- **WHAT THE TASK REQUIRES**: Answer with a number only, giving how many lines in the data below include "residui".

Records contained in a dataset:

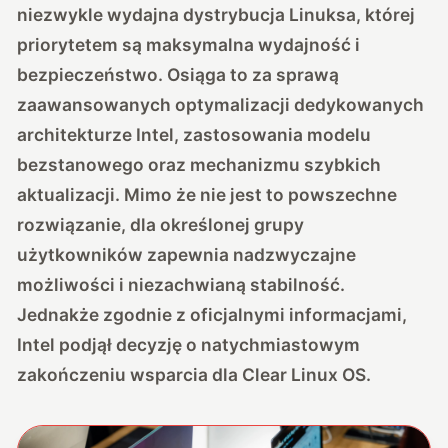
niezwykle wydajna dystrybucja Linuksa, której
priorytetem są maksymalna wydajność i
bezpieczeństwo. Osiąga to za sprawą
zaawansowanych optymalizacji dedykowanych
architekturze Intel, zastosowania modelu
bezstanowego oraz mechanizmu szybkich
aktualizacji. Mimo że nie jest to powszechne
rozwiązanie, dla określonej grupy
użytkowników zapewnia nadzwyczajne
możliwości i niezachwianą stabilność.
Jednakże zgodnie z oficjalnymi informacjami,
Intel podjął decyzję o natychmiastowym
zakończeniu wsparcia dla Clear Linux OS.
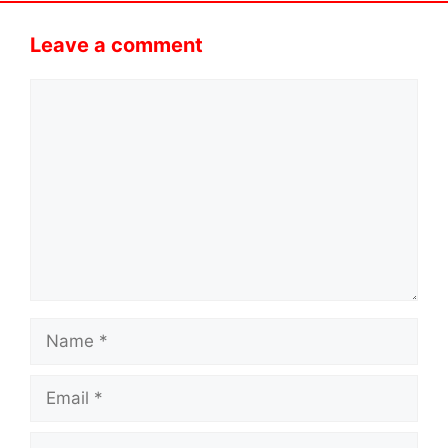
Leave a comment
Comment
Name
Email
Website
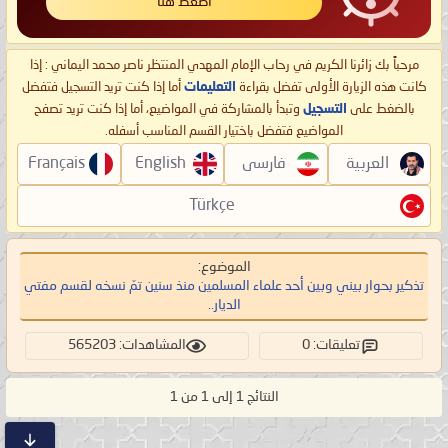
اضغط هنا
مرحباً بك زائرنا الكريم في رحاب الإمام المهدي المنتظر ناصر محمد اليماني : إذا
كانت هذه الزيارة الأولى تفضل بقراءة
التعليمات
أما إذا كنت تريد التسجيل فتفضل
بالضغط على
التسجيل
وتبدأ بالمشاركة في المواضيع، أما إذا كنت تريد تصفح
المواضيع فتفضل باختيار القسم المناسب أسفله.
العربية
فارسی
English
Français
Türkçe
الموضوع:
تذكير بحوار بيني وبين أحد علماء المسلمين منذ سنين تمّ نسخه لقسم مفتي
الديار..
تعليقات: 0
المشاهدات: 565203
النتائج 1 إلى 1 من 1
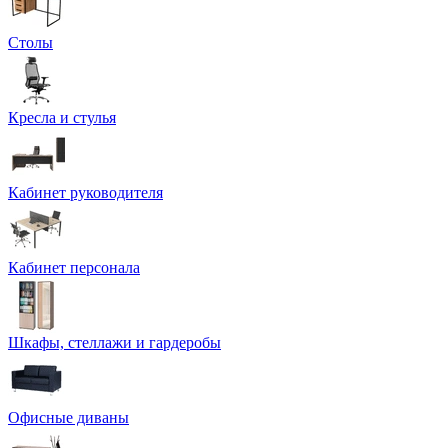
Столы
Кресла и стулья
Кабинет руководителя
Кабинет персонала
Шкафы, стеллажи и гардеробы
Офисные диваны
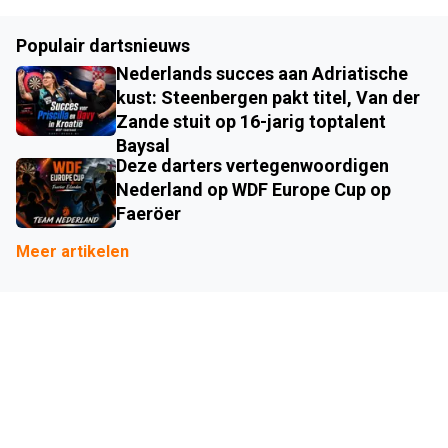
Populair dartsnieuws
Nederlands succes aan Adriatische
kust: Steenbergen pakt titel, Van der
Zande stuit op 16-jarig toptalent
Baysal
Deze darters vertegenwoordigen
Nederland op WDF Europe Cup op
Faeröer
Meer artikelen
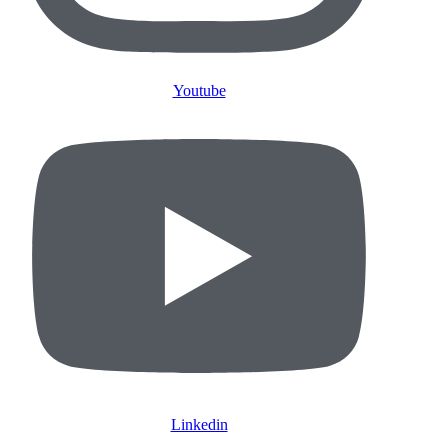
Youtube
Linkedin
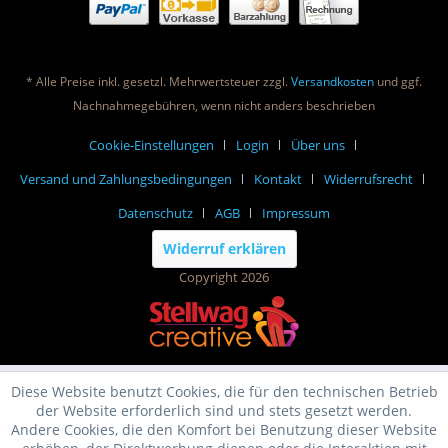
* Alle Preise inkl. gesetzl. Mehrwertsteuer zzgl.
Versandkosten
und ggf.
Nachnahmegebühren, wenn nicht anders beschrieben
Cookie-Einstellungen
Login
Über uns
Versand und Zahlungsbedingungen
Kontakt
Widerrufsrecht
Datenschutz
AGB
Impressum
Widerruf erklären
Copyright 2026
Diese Website benutzt Cookies, die für den technischen Betrieb
der Website erforderlich sind und stets gesetzt werden.
Andere Cookies, die den Komfort bei Benutzung dieser Website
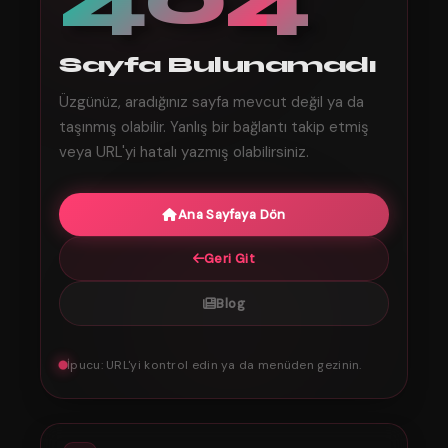
404
Sayfa Bulunamadı
Üzgünüz, aradığınız sayfa mevcut değil ya da
taşınmış olabilir. Yanlış bir bağlantı takip etmiş
veya URL'yi hatalı yazmış olabilirsiniz.
Ana Sayfaya Dön
Geri Git
Blog
İpucu: URL'yi kontrol edin ya da menüden gezinin.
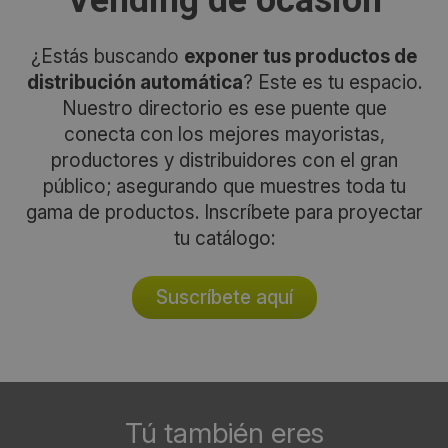
Vending de ocasión
¿Estás buscando
exponer tus productos de
distribución automática
? Este es tu espacio.
Nuestro directorio es ese puente que
conecta con los mejores mayoristas,
productores y distribuidores con el gran
público; asegurando que muestres toda tu
gama de productos. Inscríbete para proyectar
tu catálogo:
Suscríbete aquí
Tú también eres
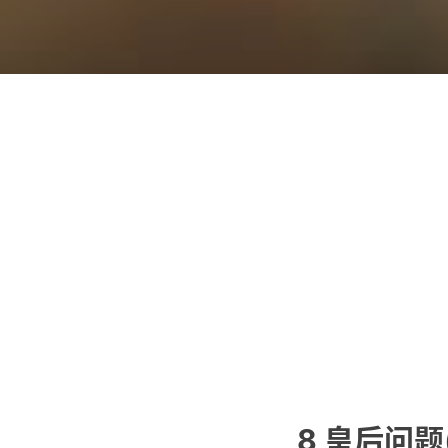
8 皇后问题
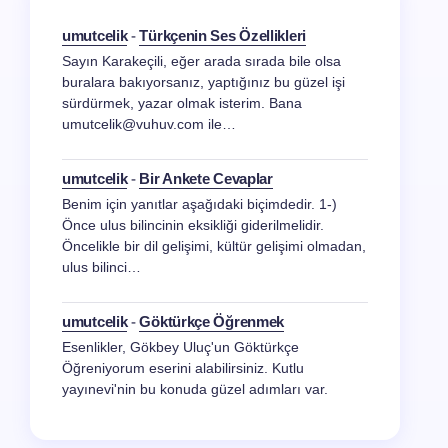
umutcelik
-
Türkçenin Ses Özellikleri
Sayın Karakeçili, eğer arada sırada bile olsa
buralara bakıyorsanız, yaptığınız bu güzel işi
sürdürmek, yazar olmak isterim. Bana
umutcelik@vuhuv.com ile…
umutcelik
-
Bir Ankete Cevaplar
Benim için yanıtlar aşağıdaki biçimdedir. 1-)
Önce ulus bilincinin eksikliği giderilmelidir.
Öncelikle bir dil gelişimi, kültür gelişimi olmadan,
ulus bilinci…
umutcelik
-
Göktürkçe Öğrenmek
Esenlikler, Gökbey Uluç'un Göktürkçe
Öğreniyorum eserini alabilirsiniz. Kutlu
yayınevi'nin bu konuda güzel adımları var.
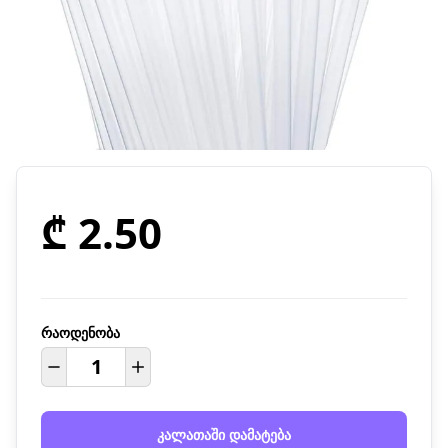
₾ 2.50
რაოდენობა
კალათაში დამატება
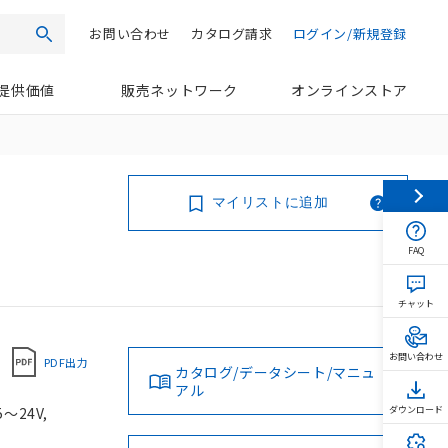
お問い合わせ
カタログ請求
ログイン/新規登録
検索
提供価値
販売ネットワーク
オンラインストア
マイリストに追加
FAQ
チャット
お問い合わせ
PDF出力
カタログ/データシート/マニュ
アル
～24V,
ダウンロード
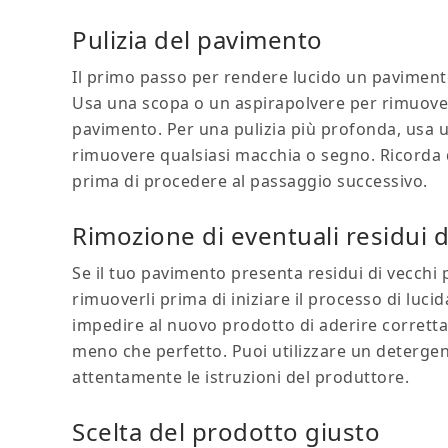
Pulizia del pavimento
Il primo passo per rendere lucido un paviment
Usa una scopa o un aspirapolvere per rimuovere t
pavimento. Per una pulizia più profonda, usa 
rimuovere qualsiasi macchia o segno. Ricorda 
prima di procedere al passaggio successivo.
Rimozione di eventuali residui d
Se il tuo pavimento presenta residui di vecchi p
rimuoverli prima di iniziare il processo di luc
impedire al nuovo prodotto di aderire corretta
meno che perfetto. Puoi utilizzare un deterge
attentamente le istruzioni del produttore.
Scelta del prodotto giusto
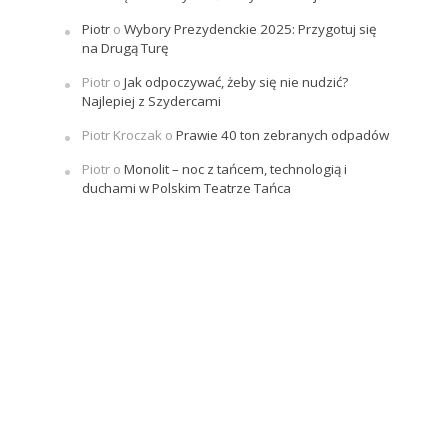
Piotr
o
Wybory Prezydenckie 2025: Przygotuj się
na Drugą Turę
Piotr
o
Jak odpoczywać, żeby się nie nudzić?
Najlepiej z Szydercami
Piotr Kroczak
o
Prawie 40 ton zebranych odpadów
Piotr
o
Monolit – noc z tańcem, technologią i
duchami w Polskim Teatrze Tańca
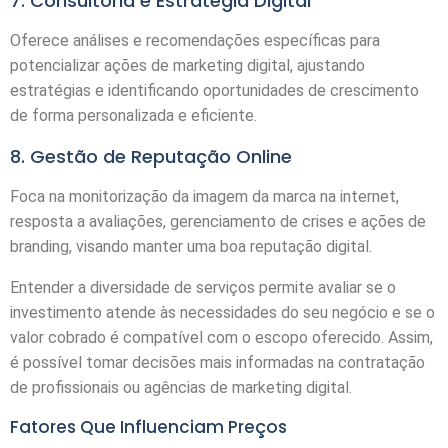
7. Consultoria e Estratégia Digital
Oferece análises e recomendações específicas para
potencializar ações de marketing digital, ajustando
estratégias e identificando oportunidades de crescimento
de forma personalizada e eficiente.
8. Gestão de Reputação Online
Foca na monitorização da imagem da marca na internet,
resposta a avaliações, gerenciamento de crises e ações de
branding, visando manter uma boa reputação digital.
Entender a diversidade de serviços permite avaliar se o
investimento atende às necessidades do seu negócio e se o
valor cobrado é compatível com o escopo oferecido. Assim,
é possível tomar decisões mais informadas na contratação
de profissionais ou agências de marketing digital.
Fatores Que Influenciam Preços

- **RESULT FOR THIS EXERCISE**: 2